── ENTRIES PROVIDED ──

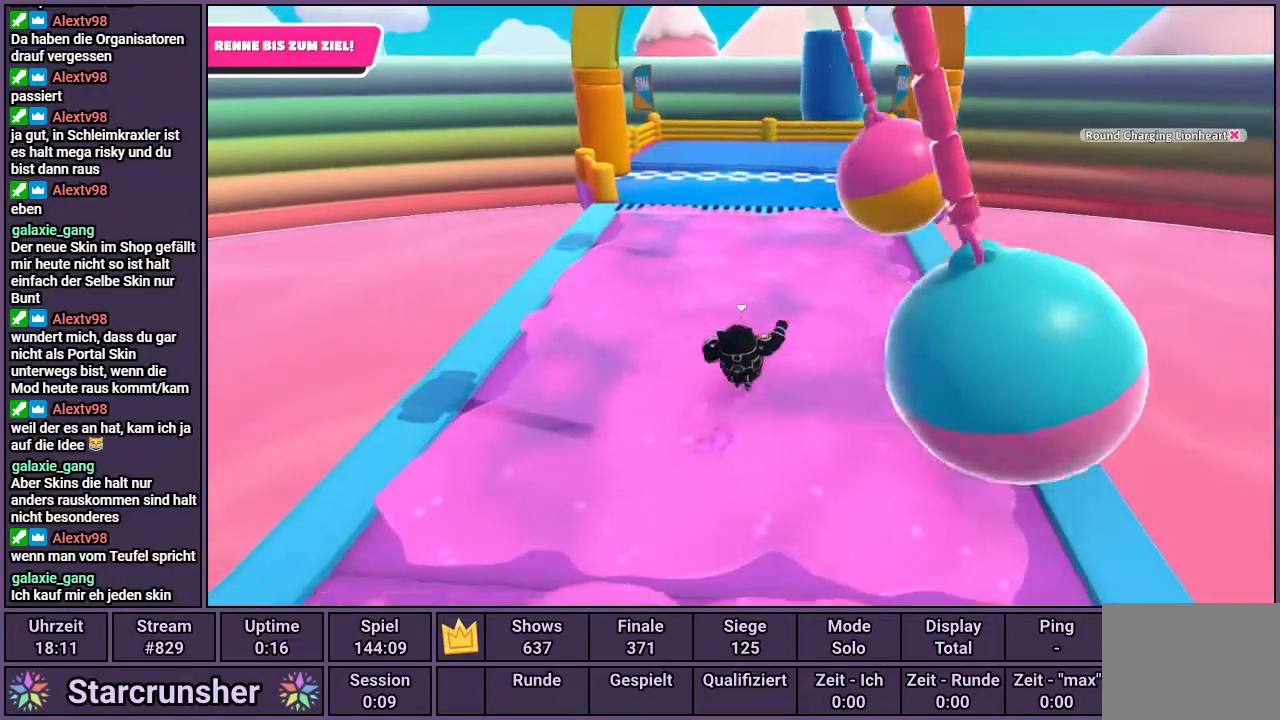
{"buttons": [], "left_stick": "up", "right_stick": "left", "events": [[467, "right_stick", "left"]]}
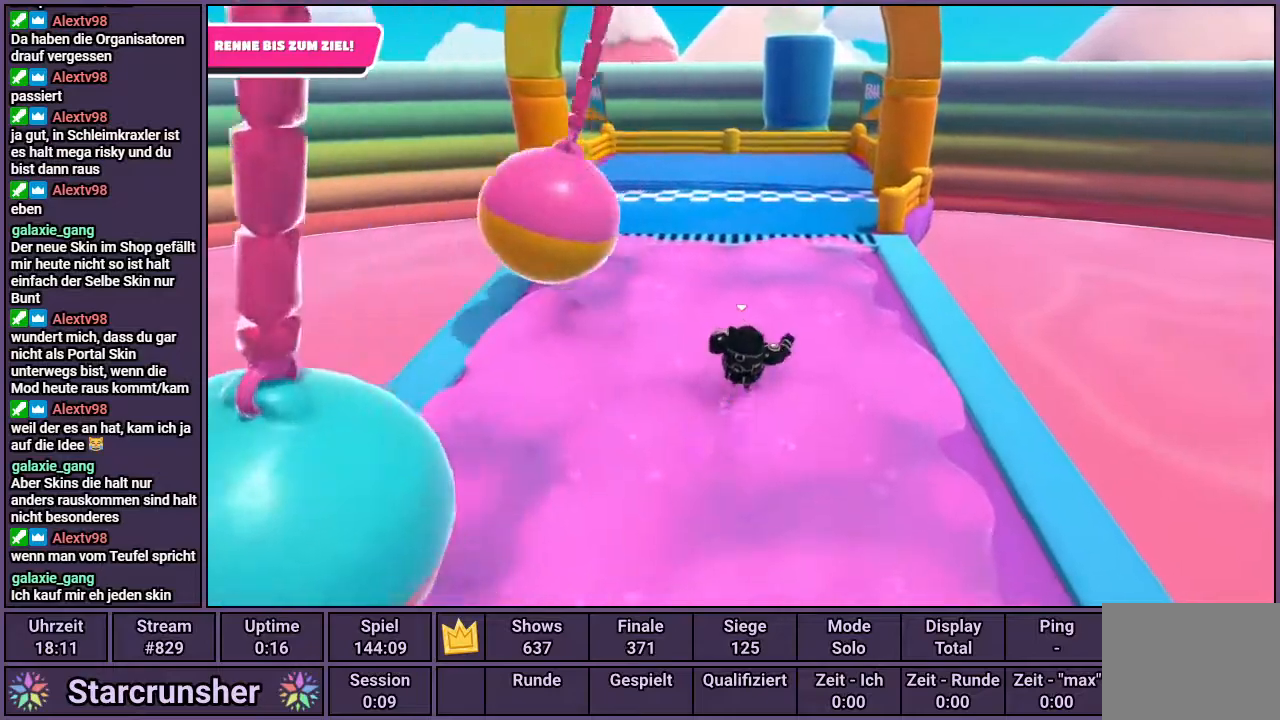
{"buttons": [], "left_stick": "up-right", "right_stick": "left", "events": [[183, "left_stick", "up-right"]]}
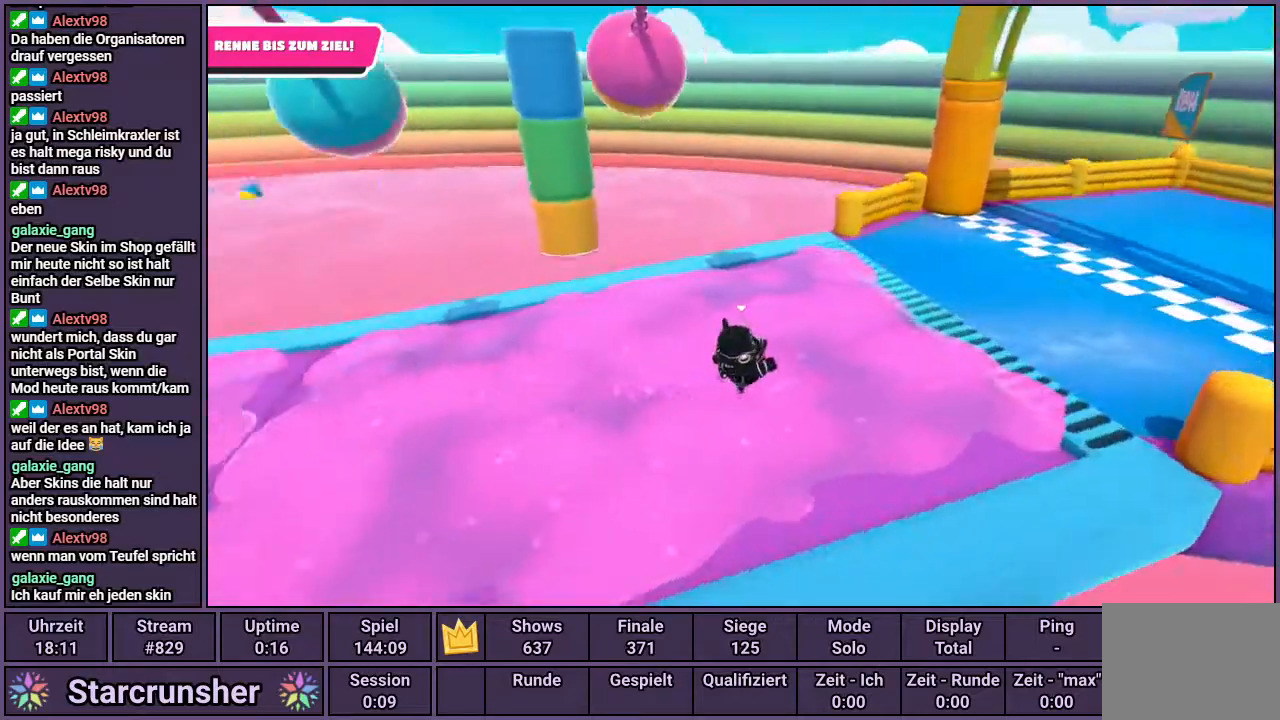
{"buttons": [], "left_stick": "down", "right_stick": "center", "events": [[100, "left_stick", "right"], [333, "left_stick", "down-right"], [467, "left_stick", "down"], [500, "right_stick", "center"]]}
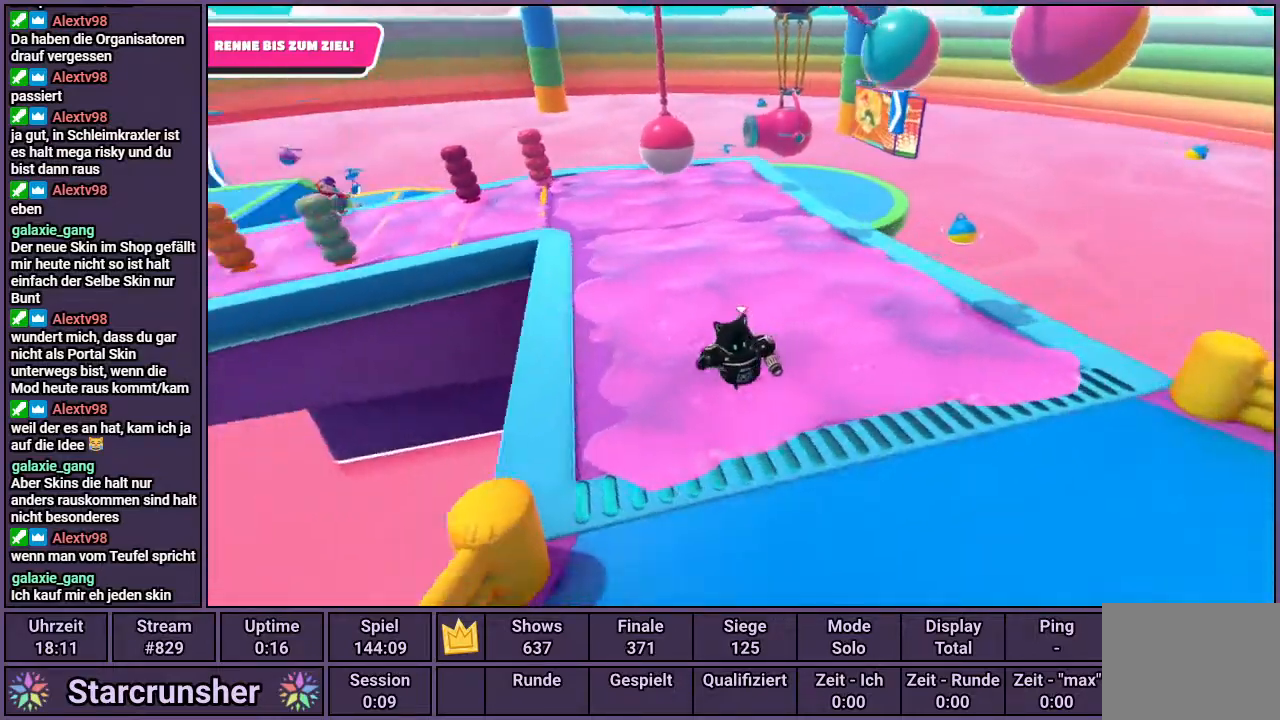
{"buttons": [], "left_stick": "down", "right_stick": "center", "events": []}
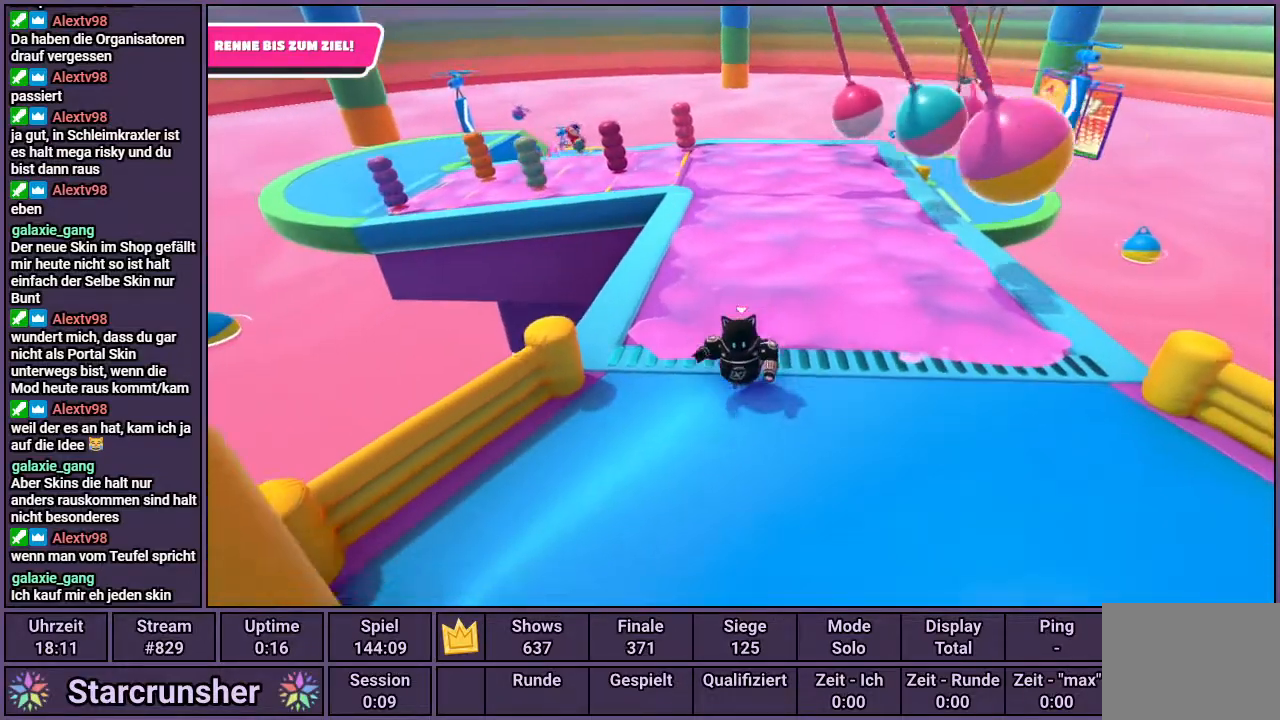
{"buttons": [], "left_stick": "up-left", "right_stick": "center", "events": [[133, "left_stick", "down-right"], [283, "left_stick", "up-right"], [333, "left_stick", "up-left"]]}
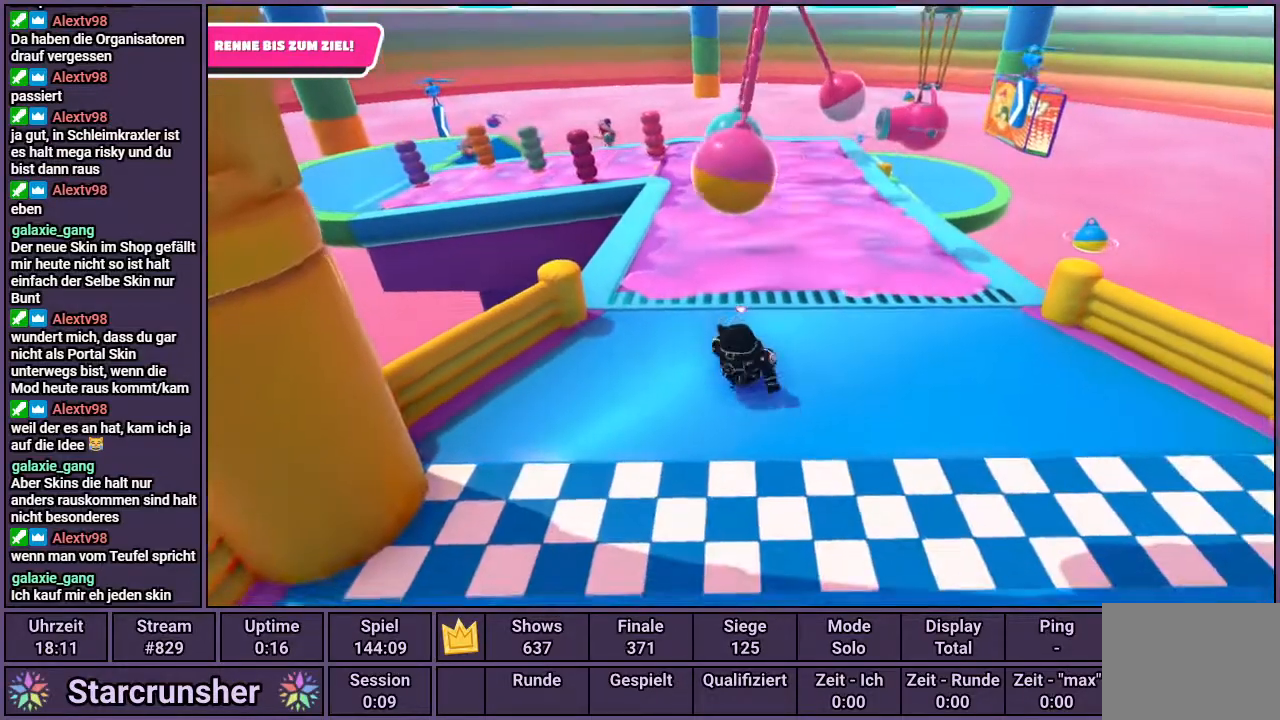
{"buttons": ["DPAD_RIGHT"], "left_stick": "center", "right_stick": "center", "events": [[50, "left_stick", "center"], [500, "DPAD_RIGHT", "down"]]}
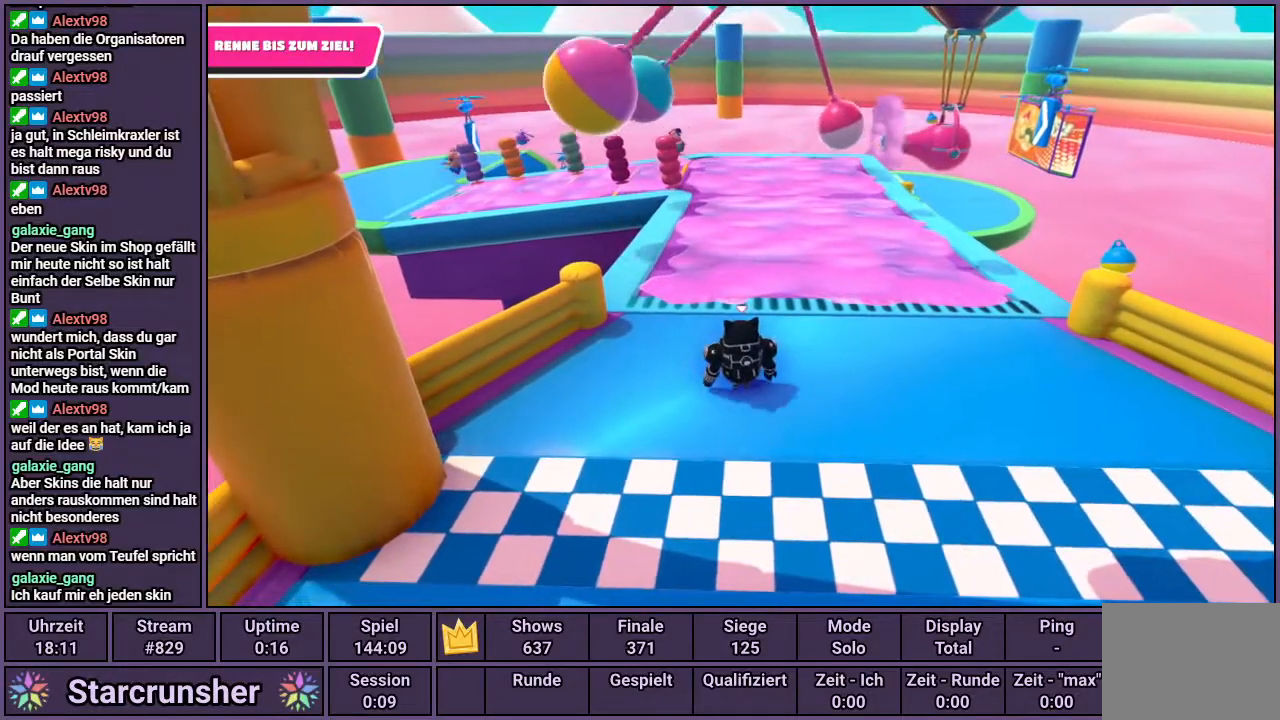
{"buttons": [], "left_stick": "center", "right_stick": "center", "events": [[67, "DPAD_RIGHT", "up"]]}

───

▸ PROBLEM DETAILS
Where the string "down" appears in a line of the entries above, return that line.

▸ OUTPUT FOR THIS EXERCISE
{"buttons": [], "left_stick": "down", "right_stick": "center", "events": [[100, "left_stick", "right"], [333, "left_stick", "down-right"], [467, "left_stick", "down"], [500, "right_stick", "center"]]}
{"buttons": [], "left_stick": "down", "right_stick": "center", "events": []}
{"buttons": [], "left_stick": "up-left", "right_stick": "center", "events": [[133, "left_stick", "down-right"], [283, "left_stick", "up-right"], [333, "left_stick", "up-left"]]}
{"buttons": ["DPAD_RIGHT"], "left_stick": "center", "right_stick": "center", "events": [[50, "left_stick", "center"], [500, "DPAD_RIGHT", "down"]]}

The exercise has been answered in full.